Позднее выяснилось, что Хэддл был экспертом не только в ужении нахлыстом и не только в блеснении. Не хуже он разбирался и в морской рыбалке. Ему приходилось ловить даже голубого марлина. Он регулярно ездил на тихоокеанские острова, где предавался уже и не лову как таковому, с применением троллинга (дорожение с мясистой насадкой), а настоящей рыбной охоте, раз уж речь шла о крупном океанском зверье. Парусник, меч-рыба и даже акулы… На Маркизских островах, в Полинезии, ему приходилось рыбачить на барракуд, на двухметровых мурен и морского дьявола ― с размахом плавников иной раз под четыре метра…

Где-то здесь и наступал предел нашей доверчивости. Ай Эм, с какого-то момента, смотрел на Хэддла стеклянными глазами. Несмотря на свой американизированный английский, на свои вейдерсы, он был до корней волос советским человеком…

Как бы то ни было, в сопоставлении с жизненным опытом американца мы с Андреем Михайловичем чувствовали себя любителями простых, хотя и острых по-своему, ощущений, чрезвычайно приотставшими от жизни.

* * *





Не прошло недели, как в кулуарах факультета забродила непонятная смута. Поползли слухи, что Ай Эм получил нагоняй ― за проступок, который отмочил во внерабочее время, вне стен нашей альма матер и тем не менее «позорящий честь педагога», как любили тогда выражаться. Ай Эм якобы втянул студентов в какую-то авантюру. Затем выяснилось, что одним из провинившихся, «втянутых», был именно я… Когда меня вызвали в ректорат, в глубине души я уже ничему не удивлялся.

В ректорате вдруг всплыло, что Хэддл отправился рыбачить под Тверь без визы. Как и любой иностранец, он должен был побеспокоиться о разрешении. Выезд за пределы Москвы в те годы был для таких, как он, ограничен, и за это могли пришить что угодно. Так и вышло. Оказалось, что «зона», на территории которой располагались наши озера, принадлежала не колхозу, а военным и вообще будто бы относилась к категории закрытых… Не то закрытым был въезд на территорию воинских частей, базировавшихся по соседству, и эту территорию невозможно было не пересечь, свернув от трассы к озерам. Понять что-либо в этой путанице было невозможно. Но нога иностранца, как меня уверяли, в тех местах еще не ступала…

За считаные дни разразилась настоящая буря. Виноватыми оказывались теперь все подряд. Было очевидно, что нервотрепка скрывает под собой не просто недовольство американцем и его коллегами, но что-то гораздо большее.

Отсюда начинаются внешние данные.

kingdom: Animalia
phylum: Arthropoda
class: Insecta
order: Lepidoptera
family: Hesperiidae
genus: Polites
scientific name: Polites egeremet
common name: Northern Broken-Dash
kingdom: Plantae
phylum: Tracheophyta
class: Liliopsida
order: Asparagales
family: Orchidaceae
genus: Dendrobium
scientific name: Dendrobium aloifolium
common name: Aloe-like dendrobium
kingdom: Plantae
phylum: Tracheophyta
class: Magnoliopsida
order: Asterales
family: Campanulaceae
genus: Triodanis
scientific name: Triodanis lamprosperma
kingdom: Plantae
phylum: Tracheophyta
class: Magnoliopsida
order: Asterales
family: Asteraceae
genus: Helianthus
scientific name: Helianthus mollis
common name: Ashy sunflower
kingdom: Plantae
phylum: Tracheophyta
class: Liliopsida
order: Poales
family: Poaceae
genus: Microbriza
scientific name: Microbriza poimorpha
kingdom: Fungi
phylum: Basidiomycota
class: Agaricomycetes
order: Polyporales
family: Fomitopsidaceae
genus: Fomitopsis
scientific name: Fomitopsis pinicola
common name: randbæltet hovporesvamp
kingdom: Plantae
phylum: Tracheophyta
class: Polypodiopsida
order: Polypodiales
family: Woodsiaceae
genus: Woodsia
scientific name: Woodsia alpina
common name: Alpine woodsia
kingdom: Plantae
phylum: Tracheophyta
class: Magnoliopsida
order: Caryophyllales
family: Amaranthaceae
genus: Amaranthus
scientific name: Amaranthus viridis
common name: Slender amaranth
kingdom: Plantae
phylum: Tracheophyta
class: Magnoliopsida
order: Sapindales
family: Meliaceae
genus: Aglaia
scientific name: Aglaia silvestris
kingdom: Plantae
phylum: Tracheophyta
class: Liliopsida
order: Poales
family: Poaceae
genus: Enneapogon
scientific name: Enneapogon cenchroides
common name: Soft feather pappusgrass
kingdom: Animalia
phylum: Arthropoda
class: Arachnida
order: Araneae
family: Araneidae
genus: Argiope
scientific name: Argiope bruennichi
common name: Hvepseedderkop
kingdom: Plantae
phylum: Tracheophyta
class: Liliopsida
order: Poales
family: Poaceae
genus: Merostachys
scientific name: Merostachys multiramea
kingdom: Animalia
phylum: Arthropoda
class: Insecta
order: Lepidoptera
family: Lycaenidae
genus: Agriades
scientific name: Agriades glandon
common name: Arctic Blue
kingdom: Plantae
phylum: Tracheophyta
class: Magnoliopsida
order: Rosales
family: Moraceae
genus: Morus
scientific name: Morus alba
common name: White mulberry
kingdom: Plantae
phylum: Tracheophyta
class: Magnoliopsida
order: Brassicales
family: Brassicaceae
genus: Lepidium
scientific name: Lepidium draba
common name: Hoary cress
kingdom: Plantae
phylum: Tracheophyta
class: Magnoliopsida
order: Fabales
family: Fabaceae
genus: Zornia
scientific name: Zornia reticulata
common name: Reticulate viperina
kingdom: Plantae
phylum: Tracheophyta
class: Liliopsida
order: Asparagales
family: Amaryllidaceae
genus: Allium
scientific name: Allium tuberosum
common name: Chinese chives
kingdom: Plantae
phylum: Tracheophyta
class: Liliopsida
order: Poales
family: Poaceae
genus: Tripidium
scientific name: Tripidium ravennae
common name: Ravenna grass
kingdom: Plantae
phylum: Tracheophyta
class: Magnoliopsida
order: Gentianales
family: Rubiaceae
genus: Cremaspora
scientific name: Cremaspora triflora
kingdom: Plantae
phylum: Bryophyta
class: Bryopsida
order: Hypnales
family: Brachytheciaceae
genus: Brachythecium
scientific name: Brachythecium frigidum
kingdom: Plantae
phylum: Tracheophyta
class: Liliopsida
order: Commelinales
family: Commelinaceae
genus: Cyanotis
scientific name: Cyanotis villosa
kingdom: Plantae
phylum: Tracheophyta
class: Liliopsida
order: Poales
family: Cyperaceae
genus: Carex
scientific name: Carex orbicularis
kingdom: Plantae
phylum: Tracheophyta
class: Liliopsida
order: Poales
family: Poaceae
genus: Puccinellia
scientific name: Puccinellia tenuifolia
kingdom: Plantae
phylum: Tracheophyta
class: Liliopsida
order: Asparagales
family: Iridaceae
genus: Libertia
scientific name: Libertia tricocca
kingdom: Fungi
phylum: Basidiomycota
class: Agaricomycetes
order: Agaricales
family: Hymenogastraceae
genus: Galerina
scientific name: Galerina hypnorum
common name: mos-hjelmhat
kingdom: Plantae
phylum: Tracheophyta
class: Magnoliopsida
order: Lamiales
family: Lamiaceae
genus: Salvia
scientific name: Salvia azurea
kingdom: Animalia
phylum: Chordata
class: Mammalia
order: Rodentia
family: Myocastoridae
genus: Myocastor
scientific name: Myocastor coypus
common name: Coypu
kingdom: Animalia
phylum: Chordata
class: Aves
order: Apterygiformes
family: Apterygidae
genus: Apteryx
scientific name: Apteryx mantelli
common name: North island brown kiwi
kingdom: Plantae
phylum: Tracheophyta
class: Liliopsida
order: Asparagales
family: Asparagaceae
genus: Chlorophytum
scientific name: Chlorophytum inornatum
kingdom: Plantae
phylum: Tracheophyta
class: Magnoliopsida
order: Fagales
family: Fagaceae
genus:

Серьезные выводы так и напрашивались, ведь неслучайно студенческой братии под шумок внушалось, ― если верить, опять же, слухам, ― что Хэддл слывет у себя на родине более чем верноподданным гражданином. И вовсе не потому, что годы назад защитил диссертацию по А. Герцену (первый русский политэмигрант, которому удалось бежать из России, как известно, чуть ли не на санях, закутавшись в медвежью шубу), а за свои «клеветнические» выступления в «американской прессе», которые публиковал прямо сейчас, пока находился в Москве. В своих «пасквилях», не скупясь на палитру, Хэддл будто бы расписывал свою несладкую жизнь в Москве. Но что больше всего не могли ему простить, так это то, что он делился своими впечатлениями о советской образовательной системе.

Одна из статей недавно будто бы обсуждалась по «Голосу Америки» в вещании на СССР. В этой статье Хэддл сравнивал московских студентов с дрессированными пуделями и не скупился на описания таких «диких нравов», как, например, обычай, практикуемый будущими лингвистами, словно вымуштрованный личный состав, вытягиваться по стойке смирно при появлении на пороге аудитории преподавателя.